Recently, a number of members have contacted HAC to help them interpret and apply the Canadian Quarantine Requirements for company employees having traveled to the USA, and returning to Canada – particularly to see if any of these individuals qualify for an exemption to the quarantine requirement. The exemptions apply to business activities under three different circumstances – they include:

  1. For a “crew member” returning to Canada;
  2. For a person returning to Canada to provide an “essential service”;
  3. And here’s the really interesting one – for a person “… who enters Canada after carrying out an everyday function that, due to geographical constraints, must involve entering the United States.”

It is clear that:

  • the exemption extends to include workers that provide transportation services to businesses and individuals, including by air …
  • Employees who repair and maintain vehicles, aircraft, rail equipment, marine vessels, and the equipment and infrastructure that enables operations that encompass movement of cargo and passengers
  • Air transportation employees, including pilots, flight attendants and flight crew, air traffic controllers, ramp personnel, aviation security, and aviation management
  • There is no “partial self-isolation” requirement, where the crew member must self-isolate except when traveling to and from their workplace
  • If any person subject to one of the exemptions develops symptoms or comes in to contact with anyone subject to self-isolation, then they must self-isolate for 14-days

Members should take note that nothing in the CBSA document below should be interpreted to provide relief from foreign requirements, including the self-isolation requirements of a foreign country or individual US State.

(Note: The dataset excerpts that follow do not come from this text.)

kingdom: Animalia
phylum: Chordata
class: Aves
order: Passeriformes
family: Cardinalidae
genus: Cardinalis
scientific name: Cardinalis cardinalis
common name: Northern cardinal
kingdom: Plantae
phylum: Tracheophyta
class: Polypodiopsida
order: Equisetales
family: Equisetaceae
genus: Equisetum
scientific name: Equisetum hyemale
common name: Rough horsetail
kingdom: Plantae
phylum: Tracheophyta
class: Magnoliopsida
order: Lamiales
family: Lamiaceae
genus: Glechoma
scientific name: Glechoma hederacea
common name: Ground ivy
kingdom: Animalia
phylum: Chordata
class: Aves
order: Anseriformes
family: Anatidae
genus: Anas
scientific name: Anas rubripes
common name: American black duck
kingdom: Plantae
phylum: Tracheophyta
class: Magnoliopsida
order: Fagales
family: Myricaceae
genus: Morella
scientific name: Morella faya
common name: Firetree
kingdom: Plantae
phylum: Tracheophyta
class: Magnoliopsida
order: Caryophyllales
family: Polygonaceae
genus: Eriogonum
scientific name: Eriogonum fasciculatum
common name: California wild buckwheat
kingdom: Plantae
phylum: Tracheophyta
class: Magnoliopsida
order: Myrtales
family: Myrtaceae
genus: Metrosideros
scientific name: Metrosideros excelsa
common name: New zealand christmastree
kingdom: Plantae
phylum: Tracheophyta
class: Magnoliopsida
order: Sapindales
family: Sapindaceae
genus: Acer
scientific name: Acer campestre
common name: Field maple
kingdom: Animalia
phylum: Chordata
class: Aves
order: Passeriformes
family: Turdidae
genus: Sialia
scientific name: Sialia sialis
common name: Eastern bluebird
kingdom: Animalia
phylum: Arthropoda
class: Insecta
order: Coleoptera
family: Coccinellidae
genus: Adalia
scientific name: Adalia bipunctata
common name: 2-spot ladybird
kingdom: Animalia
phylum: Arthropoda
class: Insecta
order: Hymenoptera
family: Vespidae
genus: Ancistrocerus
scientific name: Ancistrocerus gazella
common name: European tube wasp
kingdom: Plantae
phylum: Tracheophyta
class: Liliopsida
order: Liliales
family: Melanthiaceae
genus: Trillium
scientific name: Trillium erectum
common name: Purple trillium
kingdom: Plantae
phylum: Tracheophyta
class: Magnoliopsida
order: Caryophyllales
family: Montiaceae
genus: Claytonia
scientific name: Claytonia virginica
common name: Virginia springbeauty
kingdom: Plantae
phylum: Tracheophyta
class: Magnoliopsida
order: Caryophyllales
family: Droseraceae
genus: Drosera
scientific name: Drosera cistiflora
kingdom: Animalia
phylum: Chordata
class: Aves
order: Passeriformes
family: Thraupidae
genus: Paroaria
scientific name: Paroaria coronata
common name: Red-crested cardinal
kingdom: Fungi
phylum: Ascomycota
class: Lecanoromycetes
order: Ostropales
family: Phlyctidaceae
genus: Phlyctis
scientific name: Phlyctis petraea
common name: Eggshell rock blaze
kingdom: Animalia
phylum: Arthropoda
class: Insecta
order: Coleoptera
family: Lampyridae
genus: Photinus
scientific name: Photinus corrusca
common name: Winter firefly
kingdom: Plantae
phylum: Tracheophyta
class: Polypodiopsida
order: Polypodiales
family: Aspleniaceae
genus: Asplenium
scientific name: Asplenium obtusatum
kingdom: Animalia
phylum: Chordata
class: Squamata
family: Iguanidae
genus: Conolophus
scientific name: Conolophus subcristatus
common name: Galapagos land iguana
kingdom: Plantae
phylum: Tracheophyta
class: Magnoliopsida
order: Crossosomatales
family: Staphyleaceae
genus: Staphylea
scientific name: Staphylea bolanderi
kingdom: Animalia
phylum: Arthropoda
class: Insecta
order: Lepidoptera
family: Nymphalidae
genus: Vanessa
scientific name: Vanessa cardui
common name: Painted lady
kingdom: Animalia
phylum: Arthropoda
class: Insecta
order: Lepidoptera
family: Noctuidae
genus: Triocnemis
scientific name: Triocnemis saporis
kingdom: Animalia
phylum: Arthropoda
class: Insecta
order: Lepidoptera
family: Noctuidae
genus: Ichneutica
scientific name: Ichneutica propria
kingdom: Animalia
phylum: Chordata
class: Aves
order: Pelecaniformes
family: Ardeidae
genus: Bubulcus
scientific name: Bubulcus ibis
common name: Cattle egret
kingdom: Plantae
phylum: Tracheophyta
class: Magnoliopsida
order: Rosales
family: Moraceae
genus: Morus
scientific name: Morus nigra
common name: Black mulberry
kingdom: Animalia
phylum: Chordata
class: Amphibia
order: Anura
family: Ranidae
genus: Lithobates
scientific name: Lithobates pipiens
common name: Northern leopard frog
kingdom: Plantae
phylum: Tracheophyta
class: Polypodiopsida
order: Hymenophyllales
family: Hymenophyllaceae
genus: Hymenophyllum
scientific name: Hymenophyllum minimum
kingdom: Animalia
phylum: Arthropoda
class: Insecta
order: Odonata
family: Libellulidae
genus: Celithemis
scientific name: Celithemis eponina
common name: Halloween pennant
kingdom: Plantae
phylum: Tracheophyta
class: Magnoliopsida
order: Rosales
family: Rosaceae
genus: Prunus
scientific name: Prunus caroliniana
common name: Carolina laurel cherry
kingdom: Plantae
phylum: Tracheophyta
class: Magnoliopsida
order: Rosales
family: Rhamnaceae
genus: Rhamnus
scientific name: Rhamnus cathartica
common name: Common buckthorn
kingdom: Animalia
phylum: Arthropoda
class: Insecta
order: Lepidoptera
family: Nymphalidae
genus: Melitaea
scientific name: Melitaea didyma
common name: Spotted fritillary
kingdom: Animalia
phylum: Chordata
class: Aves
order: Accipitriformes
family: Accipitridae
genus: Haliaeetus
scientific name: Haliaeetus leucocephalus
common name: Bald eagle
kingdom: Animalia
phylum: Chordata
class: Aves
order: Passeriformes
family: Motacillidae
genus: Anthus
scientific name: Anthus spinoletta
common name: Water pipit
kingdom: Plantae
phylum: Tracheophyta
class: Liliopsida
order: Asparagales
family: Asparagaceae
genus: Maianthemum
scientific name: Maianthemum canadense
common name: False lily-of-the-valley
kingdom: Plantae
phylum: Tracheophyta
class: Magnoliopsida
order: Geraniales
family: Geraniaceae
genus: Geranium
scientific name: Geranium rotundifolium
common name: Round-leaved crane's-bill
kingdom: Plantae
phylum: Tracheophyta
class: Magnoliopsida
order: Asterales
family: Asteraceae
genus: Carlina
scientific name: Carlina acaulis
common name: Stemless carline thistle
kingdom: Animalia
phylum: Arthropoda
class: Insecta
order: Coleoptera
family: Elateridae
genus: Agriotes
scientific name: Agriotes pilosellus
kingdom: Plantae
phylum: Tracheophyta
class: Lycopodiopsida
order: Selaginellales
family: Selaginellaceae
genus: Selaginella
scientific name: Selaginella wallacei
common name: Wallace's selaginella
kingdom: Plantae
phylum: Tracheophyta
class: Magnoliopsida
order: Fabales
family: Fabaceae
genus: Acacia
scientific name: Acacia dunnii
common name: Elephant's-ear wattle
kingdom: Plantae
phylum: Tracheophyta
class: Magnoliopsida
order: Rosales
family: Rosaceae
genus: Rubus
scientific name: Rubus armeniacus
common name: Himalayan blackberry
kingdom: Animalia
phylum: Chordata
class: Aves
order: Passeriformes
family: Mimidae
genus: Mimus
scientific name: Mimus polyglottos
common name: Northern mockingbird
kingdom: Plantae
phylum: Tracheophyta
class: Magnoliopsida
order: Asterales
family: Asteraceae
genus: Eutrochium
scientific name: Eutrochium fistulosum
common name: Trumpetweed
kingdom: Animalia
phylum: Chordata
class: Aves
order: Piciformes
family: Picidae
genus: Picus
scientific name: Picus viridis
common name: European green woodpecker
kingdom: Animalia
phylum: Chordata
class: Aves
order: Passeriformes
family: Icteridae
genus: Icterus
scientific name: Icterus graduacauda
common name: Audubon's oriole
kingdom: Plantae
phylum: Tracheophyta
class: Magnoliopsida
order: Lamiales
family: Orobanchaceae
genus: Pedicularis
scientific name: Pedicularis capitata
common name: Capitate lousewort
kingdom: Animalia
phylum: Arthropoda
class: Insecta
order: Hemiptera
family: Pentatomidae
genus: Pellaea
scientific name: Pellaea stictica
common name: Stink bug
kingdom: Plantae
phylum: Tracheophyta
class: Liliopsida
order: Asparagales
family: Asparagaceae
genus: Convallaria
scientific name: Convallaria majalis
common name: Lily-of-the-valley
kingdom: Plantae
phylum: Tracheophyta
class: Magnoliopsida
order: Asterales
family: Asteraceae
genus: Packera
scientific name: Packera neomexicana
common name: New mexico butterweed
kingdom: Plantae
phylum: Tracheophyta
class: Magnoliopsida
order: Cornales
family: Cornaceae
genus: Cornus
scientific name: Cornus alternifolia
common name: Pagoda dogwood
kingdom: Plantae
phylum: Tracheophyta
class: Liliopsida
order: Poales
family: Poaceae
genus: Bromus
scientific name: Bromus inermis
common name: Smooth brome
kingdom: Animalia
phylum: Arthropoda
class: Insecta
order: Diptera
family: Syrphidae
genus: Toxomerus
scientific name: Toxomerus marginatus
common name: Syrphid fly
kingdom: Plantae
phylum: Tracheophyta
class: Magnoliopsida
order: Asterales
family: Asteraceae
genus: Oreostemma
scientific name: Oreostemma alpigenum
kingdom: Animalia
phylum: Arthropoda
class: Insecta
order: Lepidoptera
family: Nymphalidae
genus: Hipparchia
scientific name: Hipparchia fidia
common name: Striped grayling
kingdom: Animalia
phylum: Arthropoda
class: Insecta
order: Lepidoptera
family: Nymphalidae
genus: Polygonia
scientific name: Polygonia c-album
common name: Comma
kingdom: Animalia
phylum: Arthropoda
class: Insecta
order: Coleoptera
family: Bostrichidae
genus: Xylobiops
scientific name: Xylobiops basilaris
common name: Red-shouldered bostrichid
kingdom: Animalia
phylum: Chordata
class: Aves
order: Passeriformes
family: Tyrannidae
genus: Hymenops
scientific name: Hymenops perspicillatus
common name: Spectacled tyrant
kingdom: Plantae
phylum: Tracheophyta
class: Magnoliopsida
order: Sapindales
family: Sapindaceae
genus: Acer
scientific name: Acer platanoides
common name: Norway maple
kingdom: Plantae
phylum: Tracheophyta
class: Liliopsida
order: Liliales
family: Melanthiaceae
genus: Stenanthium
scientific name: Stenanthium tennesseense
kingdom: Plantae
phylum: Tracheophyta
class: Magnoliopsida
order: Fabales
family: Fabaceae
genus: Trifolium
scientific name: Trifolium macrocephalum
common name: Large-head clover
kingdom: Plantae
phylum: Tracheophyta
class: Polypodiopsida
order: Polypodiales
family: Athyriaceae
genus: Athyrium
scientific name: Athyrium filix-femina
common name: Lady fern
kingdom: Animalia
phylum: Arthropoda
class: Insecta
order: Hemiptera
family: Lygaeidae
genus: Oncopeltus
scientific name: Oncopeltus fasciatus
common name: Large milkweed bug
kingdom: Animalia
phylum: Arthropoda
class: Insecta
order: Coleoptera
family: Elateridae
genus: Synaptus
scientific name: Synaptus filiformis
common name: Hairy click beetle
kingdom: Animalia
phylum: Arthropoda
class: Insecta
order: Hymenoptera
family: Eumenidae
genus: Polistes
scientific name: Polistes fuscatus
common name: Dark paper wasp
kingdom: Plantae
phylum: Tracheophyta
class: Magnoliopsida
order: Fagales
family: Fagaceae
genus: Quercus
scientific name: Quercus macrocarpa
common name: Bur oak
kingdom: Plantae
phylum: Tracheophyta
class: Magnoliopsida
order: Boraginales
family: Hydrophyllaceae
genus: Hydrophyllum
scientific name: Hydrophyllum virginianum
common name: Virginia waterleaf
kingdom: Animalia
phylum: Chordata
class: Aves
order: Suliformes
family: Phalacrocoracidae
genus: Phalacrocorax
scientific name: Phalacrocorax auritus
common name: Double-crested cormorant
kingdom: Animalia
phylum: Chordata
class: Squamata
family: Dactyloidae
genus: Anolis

That is, the exemption only provides relief from the 14-day Canadian self-isolation requirements for persons entering Canada.

Here are some examples that have been raised with HAC:

  1. The CEO or Board members of a Canadian Air Operator is/are called upon to attend a Board meeting in the USA and then return to Canada;
  2. Employees or management personnel of a Canadian Overhaul shop are required to travel to the USA to meet with American suppliers;
  3. Flight or maintenance crews carrying out work in the United States return to Canada following a work-related activity in the USA involving the provision of essential or non-essential services;
  4. Employees or management personnel are required to travel to the United States to carry out an “everyday function” related to a business located in the USA – this could include work-related meetings with suppliers.